The second challenge is how to deal with the “reciprocal tariffs” imposed by the U.S. in early April. On April 24 in Washington, D.C., the ROK and the U.S. held high-level trade talks aimed at averting U.S. import duties before the 90-day tariff pause, announced by U.S. President Donald Trump, expires on July 8.

The two sides have also initiated a second round of technical consultation in six major areas, including balanced trade, non-tariff barriers, economic security, digital trade, rules of origin and commercial considerations. A ministerial meeting is slated for mid-June to finalize a deal. However, the U.S. has accused the ROK of having more than 20 non-tariff barriers and demanded that the latter raises its share of the cost for hosting U.S. troops. The ROK hopes to revive a full free trade agreement between the two sides.
The third is how to revive the national economy. Under Yoon’s presidency, the ROK’s GDP growth slowed down from 3.2 percent to 1.1 percent. The Korea Development Institute (KDI) projects merely 0.8-percent growth for 2025. Declining exports, investment, consumption and equity markets—together with rising consumer prices, exchange rates and unemployment—signal deep malaise of the country. A five-month political chaos over Yoon’s impeachment further rocked the economy.
Lee’s inauguration speech prioritized restoring growth and living standards, though external factors will continue to influence the recovery of this export-oriented economy.
China-ROK relations
Lee said he pursues “national interest-centered pragmatic diplomacy,” emphasizing that an adaptable and practical foreign policy should be implemented based on national interests while maintaining autonomy and diversity.
While affirming the ROK-U.S. alliance and trilateral Japan-ROK-U.S. cooperation, the new ROK government might seek to expand pragmatic cooperation with China, Russia, other countries in Asia and the Global South—the nations of the world considered to have a relatively low level of economic and industrial development and typically located to the south of more industrialized nations—so as to cope with new changes in the international political and economic landscapes.
Lee has stated that the ROK and China have close economic ties and are geographically close, and they should expand cooperation in areas such as trade, culture and climate governance. He also advocates jointly stabilizing the Korean Peninsula through strategic communication at all levels, and strengthening regional cooperation through the institutionalized trilateral cooperation mechanism among the ROK, China and Japan.

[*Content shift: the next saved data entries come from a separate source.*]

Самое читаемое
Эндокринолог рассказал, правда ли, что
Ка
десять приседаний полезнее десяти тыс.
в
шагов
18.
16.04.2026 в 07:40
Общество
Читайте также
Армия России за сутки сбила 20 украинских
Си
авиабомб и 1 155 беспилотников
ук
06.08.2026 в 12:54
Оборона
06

Lee has also taken a prudent stance on the Taiwan question, which is purely an internal affair of China, marking a clear shift from Yoon’s provocative approach. This position could help improve strained relations and rebuild strategic trust with China.
Yet numerous constraints remain. Strong anti-China sentiment and right-wing politics in the ROK persist, as does economic competition. Meanwhile, the U.S. is expected to pressure the ROK to strengthen alignment on political, economic and military fronts—possibly threatening erosion of the alliance or even U.S. troop withdrawal if Seoul resists.
Striking a balance between China and the U.S. and advancing cooperation with China will be the key to testing whether Lee’s administration has genuine intent and the capacity to deepen the country’s strategic partnership with China.
The author is director of and professor at the Center for Korean Peninsula Studies at Shanghai University of International Business and Economics.